A Ty myslisz ze w urzedzie myslisz ze kariere zrobisz..??
napisał/a: ~Anonymous 2010-12-17 21:33
ivi26 napisal(a): Dla niektorych widocznie nie wazna jest kariera tylko rodzina.. chca tak zyc i tyle..
A Ty myslisz ze w urzedzie myslisz ze kariere zrobisz..??


ad. 1 Jakby dla niej była ważna rodzina to jej mąż nie musiałby tak ciężko harować za granicą.
Dziecko to wymówka/usprawiedliwienie lenistwa.

ad. 2. Są urzędy w których karierę możesz zrobić i to dużą :) Ja akurat w takowym pracuję :)))))
napisał/a: ivi.kiwi 2010-12-17 21:38
mariolan napisal(a):
ivi26 napisal(a): Dla niektorych widocznie nie wazna jest kariera tylko rodzina.. chca tak zyc i tyle..
A Ty myslisz ze w urzedzie ze kariere zrobisz..??


ad. 1 Jakby dla niej była ważna rodzina to jej mąż nie musiałby tak ciężko harować za granicą.
Dziecko to wymówka/usprawiedliwienie lenistwa.

ad. 2. Są urzędy w których karierę możesz zrobić i to dużą :) Ja akurat w takowym pracuję :)))))

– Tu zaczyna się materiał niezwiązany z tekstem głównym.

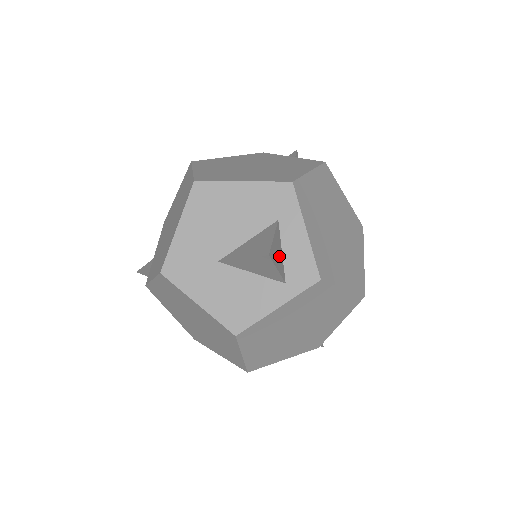
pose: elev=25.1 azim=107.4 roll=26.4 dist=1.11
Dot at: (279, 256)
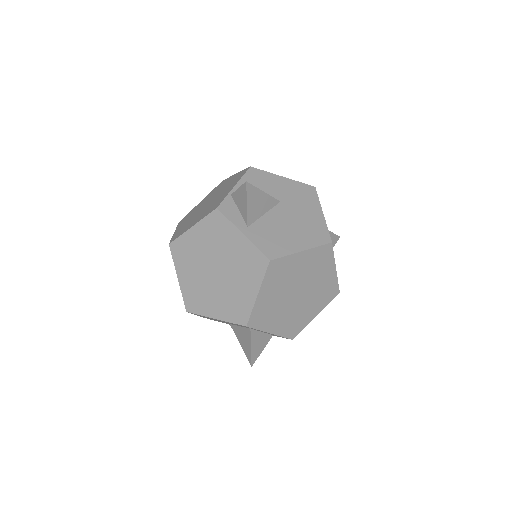
Dot at: (261, 341)
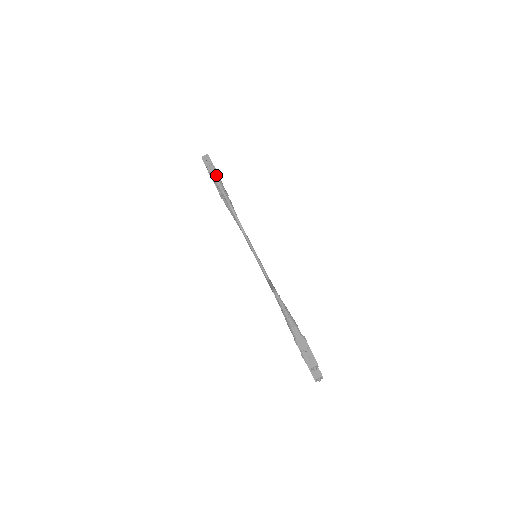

Chyba za bardzo sie przejmujesz ta laska.. jej wybor.. nie ma nakazu ze ktos musi pracowac.. chcieli mieszkanie z rata 1700 to serio trzeba na to zarobic dlatego wyjechal.. chca tak zyc ich sprawa.. kazdy robi to co chce.. Ty chcesz pracowac, to pracuj sobie i rob kariere, ona widocznie woli posiedziec z dzieckiem w domu.. czy to wymowka.. byc moze tak.. ale co w tym dziwnego..
no widzisz trafilas na dobra prace i powinnas sie cieszyc a nie negowac wybor ludzi (kobiet) ktore sadze ze nie musza isc do pracy bo je na to stac.. wiec lepiej siedziec w domu niz zasuwac na kasie z mgr..
napisał/a: viki71 2010-12-17 21:39
Mariolka,ja nie pisałam pod Ciebie,że sie rozwiedziesz w razie zdrady.Poczytałam wszystkie posty po moim i wysmarowałam własne doświadczenie.Ja i tak piszę tylko w domniemaniu,bo ani sama nie zdradzam ani męża nie złapałam.Myślę,że gdyby któreś z nas się zdecydowało to byłaby porażka nas obydwojga,bo oznaczałoby to,że w którymś momencie nasze drogi sie rozeszły a my tego nie zobaczyliśmy.Zdrady widziałam w przypadku rodziców.Ojciec skakał z kwiatka na kwiatek.Wtedy byłam oburzona postawą ojca ale teraz z perspektywy czasu,na spokojnie śmiem twierdzić,że żle się dobrali.Ojciec tyrał a mama siedziała w domu.Jak wracał z trasy,to często nawet obiadu mu nie podała.Snuła się w podomce po chałupie.Jemu potrzebna był baba z jajami i partner do pracy.Z mamą w ogóle sie nie liczył.I to tak pewnie bywa,że żle dobrane pary się zdradzają.Pewnie są jeszcze jakieś inne możliwości ale ja ich nie znam.
napisał/a: viki71 2010-12-17 21:44
I żeby nie było,że atakuje niepracujące kobiety.Po prostu znam taki przykład.Ojciec nie żyje,mama nie miała wieku uprawniającego do renty po ojcu i w tej chwili jest po prostu bardzo kiepsko.Nikt się nie spodziewał,że tak się to skończy.Mama nie ma lat uprawniających do emerytury i tylko kłopot,bo nie daje sobie rady.